Melissa Doperalski: (603) 271-1738
Wildlife Division: (603) 271-2461
April 24, 2020
CONCORD, NH – Predicted rains and the onset of milder temperatures signals the start of another spring season’s regional migratory marathon. Frogs, spotted salamanders, and toads will be on the move to mate in temporary waterbodies called vernal pools. During this “race,” they must safely arrive at the vernal pools, breed, and then lay eggs. Once the young hatch, they must grow legs before the vernal pools dry up during the summer. In a changing climate, New Hampshire’s summers are becoming hotter and dryer, which may cause these vernal pools to evaporate sooner than they normally would.

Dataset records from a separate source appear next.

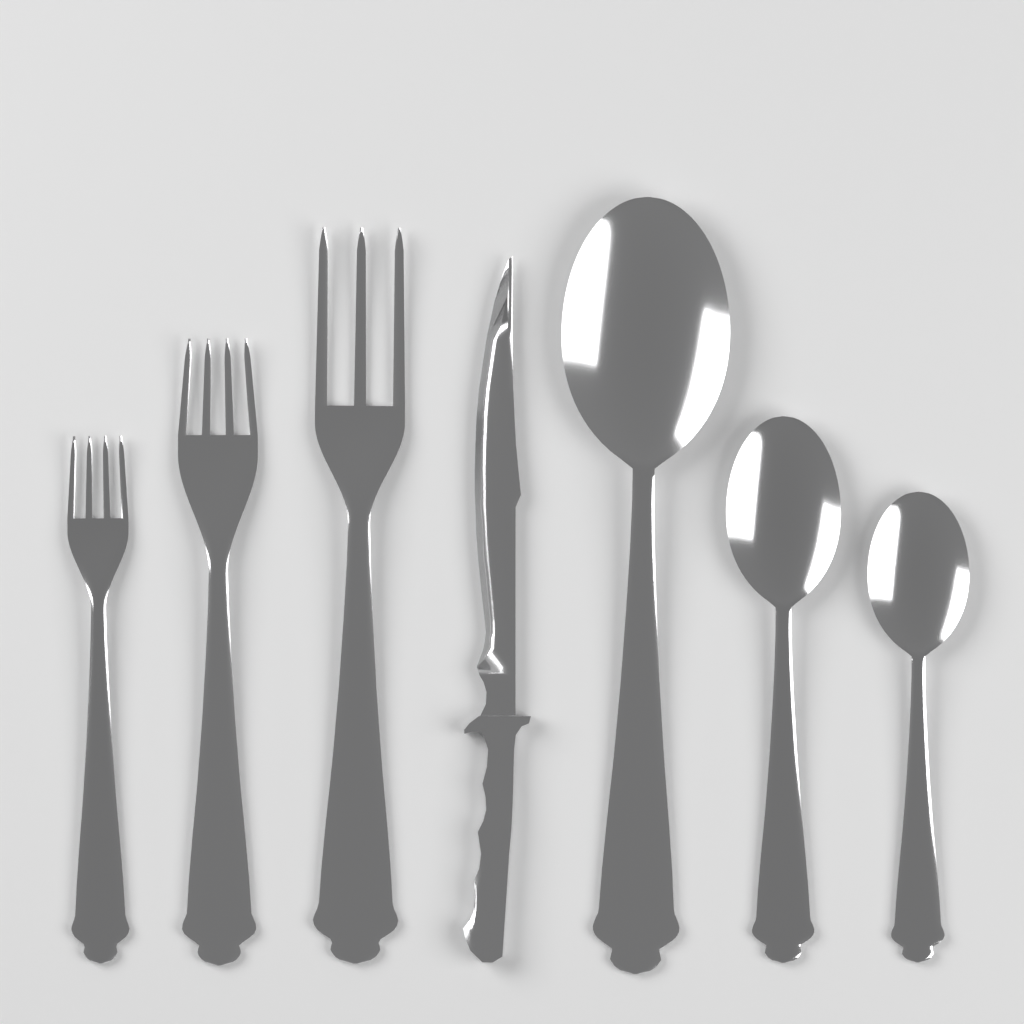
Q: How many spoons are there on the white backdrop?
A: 3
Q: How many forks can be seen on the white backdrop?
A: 3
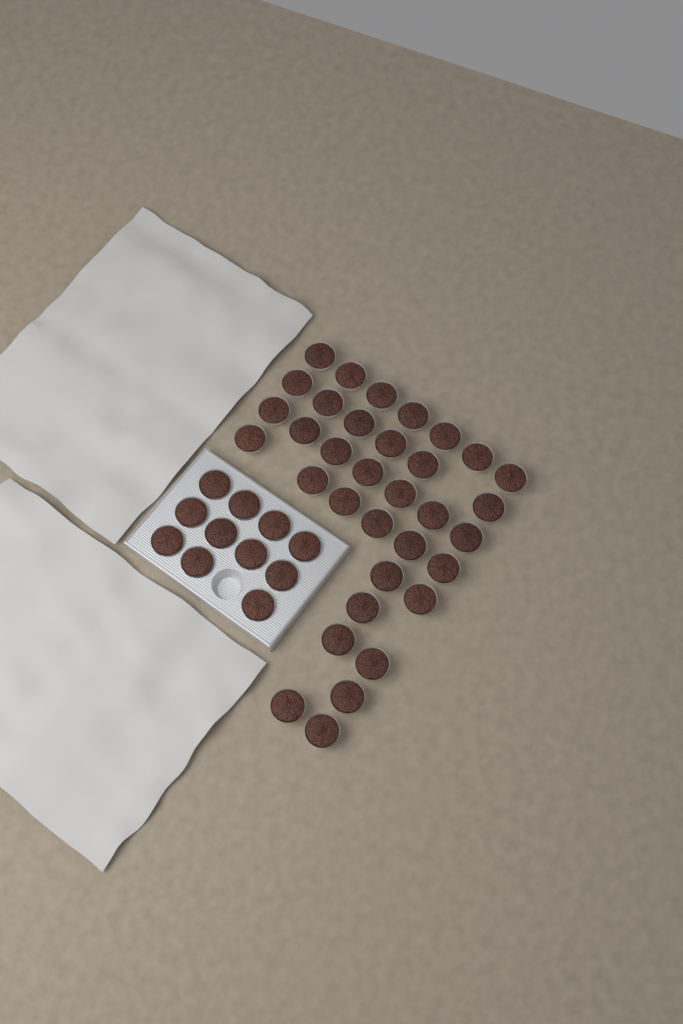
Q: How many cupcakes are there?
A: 45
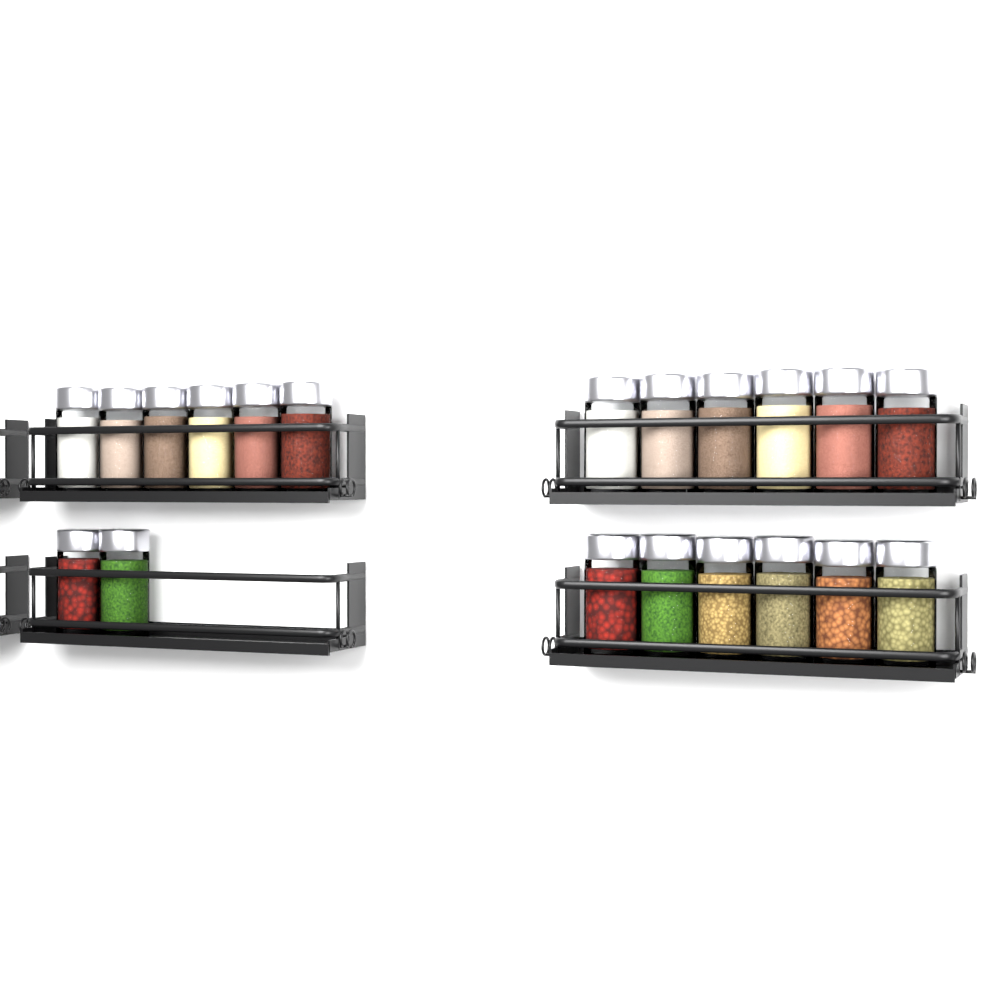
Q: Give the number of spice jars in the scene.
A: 20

Over the next several weeks, you can help amphibians on their journeys to vernal pools by limiting driving after dark when it’s raining. If you’re out on a rainy night, remember frogs and salamanders, advises the New Hampshire Fish and Game Department’s Nongame and Endangered Wildlife Program. Once you’re off larger state roads, slow down. Be safe, but if you see dots in the road, try to avoid hitting them. Migrating amphibians are rather easy to spot because many will be hopping. Be a hero for some of the Granite State’s smallest marathoners!
If you see frogs or salamanders, the New Hampshire Fish and Game Department encourages you to report your sightings online to the Reptile and Amphibian Reporting Program (RAARP) through New Hampshire Wildlife Sightings at www.nhwildlifesightings.unh.edu.